Discover the impact of CVE-2021-28701, a vulnerability in Xen allowing guests to maintain access to de-allocated memory pages, potentially leading to privilege escalation and data leaks. Learn about affected systems, exploitation risks, and prevention methods.
A race condition in XENMAPSPACE_grant_table handling allows guests to retain access to memory pages that were freed, potentially leading to privilege escalation, Denial of Service (DoS), or information leaks. This issue was discovered by Julien Grall of Amazon.
Understanding CVE-2021-28701
This vulnerability in Xen affects certain versions, enabling a malicious guest to exploit the hypervisor's missing enforcement, impacting both host and guest systems.
What is CVE-2021-28701?
Guests could maintain access to de-allocated memory pages in Xen, posing risks of elevated privileges, DoS, and data leakage during guest switches, impacting both host and guest systems.
The Impact of CVE-2021-28701
A malicious guest could potentially escalate privileges to the host's level, trigger DoS attacks, or compromise data integrity through information leaks.
Technical Details of CVE-2021-28701
This vulnerability affects Xen versions 4.0 onwards, while version 3.4 and older remain unaffected. Only x86 HVM and PVH guests leveraging grant table version 2 interfaces are vulnerable.
Vulnerability Description
Guests can retain access to freed memory pages due to missing enforcement, enabling unauthorized access during guest switches, potentially leading to security breaches.
Affected Systems and Versions
Xen versions 4.0 onwards are impacted, specifically x86 HVM and PVH guests using grant table version 2 interfaces. Older versions and x86 PV guests are not affected.
Exploitation Mechanism
A malicious guest can exploit the race condition in XENMAPSPACE_grant_table handling to maintain access to de-allocated memory pages, potentially causing privilege escalation, DoS, or data leaks.
Mitigation and Prevention
To address CVE-2021-28701, consider immediate actions and adopt long-term security practices.
Immediate Steps to Take
Running only PV guests or suppressing the use of grant table v2 interfaces for HVM or PVH guests can mitigate this vulnerability.

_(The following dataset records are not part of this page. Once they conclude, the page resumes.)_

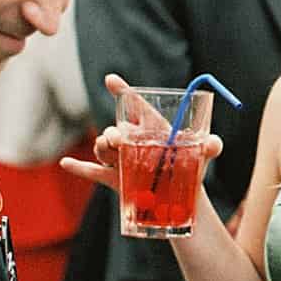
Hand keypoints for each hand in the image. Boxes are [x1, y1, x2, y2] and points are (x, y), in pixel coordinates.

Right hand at [59, 73, 224, 192]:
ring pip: (104, 149)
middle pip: (116, 130)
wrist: (182, 200)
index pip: (136, 106)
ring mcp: (122, 159)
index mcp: (151, 129)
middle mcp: (133, 141)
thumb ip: (211, 147)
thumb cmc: (191, 170)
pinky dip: (79, 168)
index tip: (111, 80)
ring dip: (101, 148)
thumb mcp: (203, 157)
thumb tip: (213, 144)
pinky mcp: (115, 179)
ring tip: (108, 151)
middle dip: (112, 132)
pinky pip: (93, 172)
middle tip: (117, 140)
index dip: (123, 91)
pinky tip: (67, 163)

Long-Term Security Practices
Regularly update Xen to patched versions, implement security best practices, and conduct regular vulnerability assessments to enhance system security.
Patching and Updates
Refer to official vendor advisories, such as FEDORA-2021-11577e5229, FEDORA-2021-fed53cbc7d, DSA-4977, FEDORA-2021-5a0c7bc619, and GLSA-202208-23, for patching instructions and updates.